I always want to like tomatoes, but when they’re raw, I’m just not a fan. Part of it is the texture, part of it is the taste, but as my 4-year-old says: “they’re not for me.” But sun-dried tomatoes? That’s a different story. Especially homemade sun-dried tomatoes.
Sun-dried tomatoes from the store are good, but homemade sun-dried tomatoes are even better. (They’re not really dried in the sun, of course, but neither are the ones you buy!) It’s easier than you think to make them yourself and you can do it right in the oven–no food dehydrator needed!
1. Start with some small tomatoes. It’s best if they’re pretty uniform in size, too. Cherry or grape work best, but you could use larger tomatoes like Roma if that’s what you have on hand. Cut them in half through the stem side or, if you’re using Romas, cut them into thick slices.
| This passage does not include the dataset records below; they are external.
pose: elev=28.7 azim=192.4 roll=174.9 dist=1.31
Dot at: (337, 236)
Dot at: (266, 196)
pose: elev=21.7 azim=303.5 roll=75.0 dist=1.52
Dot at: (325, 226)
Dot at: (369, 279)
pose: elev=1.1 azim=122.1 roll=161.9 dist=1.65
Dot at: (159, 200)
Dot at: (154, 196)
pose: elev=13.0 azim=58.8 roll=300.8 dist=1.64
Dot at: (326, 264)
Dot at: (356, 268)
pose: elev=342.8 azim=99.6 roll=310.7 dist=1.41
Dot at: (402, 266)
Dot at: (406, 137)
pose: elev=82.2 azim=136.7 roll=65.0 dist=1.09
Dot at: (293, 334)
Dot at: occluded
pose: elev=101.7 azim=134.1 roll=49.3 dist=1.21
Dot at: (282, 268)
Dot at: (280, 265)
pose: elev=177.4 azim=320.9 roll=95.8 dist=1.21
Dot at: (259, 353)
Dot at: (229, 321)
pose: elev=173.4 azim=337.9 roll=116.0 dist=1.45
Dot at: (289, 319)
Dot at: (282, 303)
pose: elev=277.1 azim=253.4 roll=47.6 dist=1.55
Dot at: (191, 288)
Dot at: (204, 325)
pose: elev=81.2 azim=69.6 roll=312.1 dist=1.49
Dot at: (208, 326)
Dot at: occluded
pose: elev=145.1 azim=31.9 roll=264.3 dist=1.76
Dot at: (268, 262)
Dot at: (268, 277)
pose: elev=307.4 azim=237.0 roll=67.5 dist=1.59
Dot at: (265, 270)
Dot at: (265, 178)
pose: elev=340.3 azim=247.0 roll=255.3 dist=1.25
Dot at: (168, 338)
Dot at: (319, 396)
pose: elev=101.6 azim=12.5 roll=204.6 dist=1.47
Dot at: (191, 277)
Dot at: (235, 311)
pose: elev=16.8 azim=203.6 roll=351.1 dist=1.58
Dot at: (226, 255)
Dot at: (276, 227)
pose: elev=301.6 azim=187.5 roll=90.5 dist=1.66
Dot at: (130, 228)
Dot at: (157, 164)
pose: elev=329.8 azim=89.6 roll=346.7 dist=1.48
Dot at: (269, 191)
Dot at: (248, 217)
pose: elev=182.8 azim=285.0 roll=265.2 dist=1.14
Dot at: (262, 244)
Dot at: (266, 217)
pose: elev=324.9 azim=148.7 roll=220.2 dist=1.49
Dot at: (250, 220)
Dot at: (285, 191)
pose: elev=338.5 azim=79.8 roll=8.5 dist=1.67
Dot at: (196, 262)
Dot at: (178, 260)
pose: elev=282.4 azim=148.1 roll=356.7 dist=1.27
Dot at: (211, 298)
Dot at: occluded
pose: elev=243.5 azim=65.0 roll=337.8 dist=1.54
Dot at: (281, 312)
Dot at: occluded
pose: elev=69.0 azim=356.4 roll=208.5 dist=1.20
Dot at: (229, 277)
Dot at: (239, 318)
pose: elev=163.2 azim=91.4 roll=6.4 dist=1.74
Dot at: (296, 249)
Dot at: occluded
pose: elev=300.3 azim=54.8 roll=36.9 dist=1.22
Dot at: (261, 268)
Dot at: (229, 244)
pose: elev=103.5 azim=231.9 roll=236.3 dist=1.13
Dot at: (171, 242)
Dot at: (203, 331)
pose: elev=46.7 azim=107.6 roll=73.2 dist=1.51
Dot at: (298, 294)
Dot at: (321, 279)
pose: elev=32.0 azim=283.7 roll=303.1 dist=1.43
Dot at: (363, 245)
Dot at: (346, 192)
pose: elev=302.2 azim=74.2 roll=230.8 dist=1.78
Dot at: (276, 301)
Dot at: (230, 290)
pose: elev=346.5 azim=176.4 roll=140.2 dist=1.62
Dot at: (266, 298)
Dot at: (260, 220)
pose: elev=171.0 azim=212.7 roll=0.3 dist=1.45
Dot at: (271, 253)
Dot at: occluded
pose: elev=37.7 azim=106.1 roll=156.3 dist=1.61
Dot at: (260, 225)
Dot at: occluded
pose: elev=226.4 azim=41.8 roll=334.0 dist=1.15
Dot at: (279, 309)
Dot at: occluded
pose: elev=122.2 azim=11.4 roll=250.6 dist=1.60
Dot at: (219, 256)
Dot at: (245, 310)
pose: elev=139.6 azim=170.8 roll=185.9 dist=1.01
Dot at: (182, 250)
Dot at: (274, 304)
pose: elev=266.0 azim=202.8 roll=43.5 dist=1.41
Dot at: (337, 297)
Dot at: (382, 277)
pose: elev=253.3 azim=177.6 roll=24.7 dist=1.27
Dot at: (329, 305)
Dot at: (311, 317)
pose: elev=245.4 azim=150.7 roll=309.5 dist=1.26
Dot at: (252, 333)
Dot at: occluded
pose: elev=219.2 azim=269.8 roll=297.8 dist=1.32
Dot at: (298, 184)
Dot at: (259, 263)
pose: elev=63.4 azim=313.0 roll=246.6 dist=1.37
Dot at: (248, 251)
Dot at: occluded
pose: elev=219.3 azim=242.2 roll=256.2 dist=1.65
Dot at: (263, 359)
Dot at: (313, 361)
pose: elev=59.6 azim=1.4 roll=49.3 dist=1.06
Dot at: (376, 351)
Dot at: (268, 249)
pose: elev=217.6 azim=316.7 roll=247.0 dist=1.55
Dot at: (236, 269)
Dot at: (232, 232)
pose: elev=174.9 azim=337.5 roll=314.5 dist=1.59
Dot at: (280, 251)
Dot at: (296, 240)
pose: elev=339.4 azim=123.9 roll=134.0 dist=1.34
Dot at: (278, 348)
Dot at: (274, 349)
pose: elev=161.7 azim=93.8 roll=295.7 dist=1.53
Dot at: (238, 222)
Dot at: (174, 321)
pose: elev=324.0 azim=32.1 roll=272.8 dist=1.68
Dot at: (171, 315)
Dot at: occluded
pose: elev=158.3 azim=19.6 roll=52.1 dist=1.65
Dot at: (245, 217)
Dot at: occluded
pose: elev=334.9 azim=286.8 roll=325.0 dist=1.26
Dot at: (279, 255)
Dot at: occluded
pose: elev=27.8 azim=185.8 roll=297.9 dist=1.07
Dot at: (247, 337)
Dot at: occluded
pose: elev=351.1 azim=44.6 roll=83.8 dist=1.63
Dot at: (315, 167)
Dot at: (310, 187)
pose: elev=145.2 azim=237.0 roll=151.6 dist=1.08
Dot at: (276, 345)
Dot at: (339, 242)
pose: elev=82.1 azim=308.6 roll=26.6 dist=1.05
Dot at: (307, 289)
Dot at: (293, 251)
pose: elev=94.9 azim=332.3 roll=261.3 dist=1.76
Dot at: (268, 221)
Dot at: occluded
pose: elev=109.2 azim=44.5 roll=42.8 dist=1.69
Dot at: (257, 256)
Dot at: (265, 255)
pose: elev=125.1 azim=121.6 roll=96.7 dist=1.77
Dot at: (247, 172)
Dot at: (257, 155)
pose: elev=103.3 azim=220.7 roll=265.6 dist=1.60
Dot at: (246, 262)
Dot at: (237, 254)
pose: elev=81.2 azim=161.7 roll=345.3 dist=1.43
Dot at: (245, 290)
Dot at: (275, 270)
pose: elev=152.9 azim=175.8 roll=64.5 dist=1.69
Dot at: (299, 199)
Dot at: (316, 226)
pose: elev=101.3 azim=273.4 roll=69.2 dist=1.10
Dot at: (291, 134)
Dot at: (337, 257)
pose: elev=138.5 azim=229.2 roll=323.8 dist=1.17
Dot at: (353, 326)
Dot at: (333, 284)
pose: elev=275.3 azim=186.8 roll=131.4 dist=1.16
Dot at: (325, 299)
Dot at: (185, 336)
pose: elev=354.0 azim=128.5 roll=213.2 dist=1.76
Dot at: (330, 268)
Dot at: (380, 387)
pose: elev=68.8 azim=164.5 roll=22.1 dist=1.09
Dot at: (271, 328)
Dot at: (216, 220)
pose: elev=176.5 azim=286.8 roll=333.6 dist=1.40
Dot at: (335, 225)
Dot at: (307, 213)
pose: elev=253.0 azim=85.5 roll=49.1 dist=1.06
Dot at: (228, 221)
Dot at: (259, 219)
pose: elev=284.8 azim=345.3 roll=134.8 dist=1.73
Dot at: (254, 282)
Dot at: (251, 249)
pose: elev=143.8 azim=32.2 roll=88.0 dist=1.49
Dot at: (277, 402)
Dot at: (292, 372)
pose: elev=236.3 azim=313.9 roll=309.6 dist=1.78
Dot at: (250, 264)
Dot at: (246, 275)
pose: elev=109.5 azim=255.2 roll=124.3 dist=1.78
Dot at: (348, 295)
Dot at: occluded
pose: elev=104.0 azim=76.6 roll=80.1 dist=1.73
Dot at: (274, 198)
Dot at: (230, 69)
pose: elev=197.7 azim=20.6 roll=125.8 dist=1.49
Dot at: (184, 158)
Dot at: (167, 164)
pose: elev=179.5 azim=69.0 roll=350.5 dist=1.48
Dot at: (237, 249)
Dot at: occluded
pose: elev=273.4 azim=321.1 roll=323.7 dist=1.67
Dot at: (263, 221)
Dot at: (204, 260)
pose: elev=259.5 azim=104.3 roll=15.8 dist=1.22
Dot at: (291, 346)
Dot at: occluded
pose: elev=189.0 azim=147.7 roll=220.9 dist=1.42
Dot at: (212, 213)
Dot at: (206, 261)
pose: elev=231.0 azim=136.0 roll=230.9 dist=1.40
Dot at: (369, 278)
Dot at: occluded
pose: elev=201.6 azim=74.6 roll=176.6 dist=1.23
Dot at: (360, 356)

2. Spray a sheet pan with olive oil or line it with parchment paper. Place the tomatoes cut-side up on the pan and spray the tops with more oil. (If you don’t have an oil mister, you can drizzle oil over them instead, but I prefer spraying to make sure the oil is evenly distributed.)
Sprinkle the tomatoes with salt and pepper. You can add herbs and garlic cloves too if you like; I also love sprinkling za’atar onto the tomatoes.
3. Bake the tomatoes at 225ºF. After about an hour and a half, you’ll want to check the tomatoes every half an hour–the amount of time depends on the size of the tomatoes and how dried you want them to be. I like my homemade sun-dried tomatoes to be on the dry side, so I usually end up leaving them in the oven for 3-4 hours.
4. You’ll probably want to eat all of your tomatoes right away because they are just that delicious. But if you have any left over, you can put them in a resealable container and pour olive oil over them to cover. This will last for about a week in the refrigerator. You can also pop them into a freezer bag and keep them in there for a month or two.
So now you have homemade sun-dried tomatoes! But what will you do with them? Well, you can put them on pizza, in sandwiches, on pasta, or even in bread. They’re great added to meal bowls and salads and they can even be processed into a tasty pesto.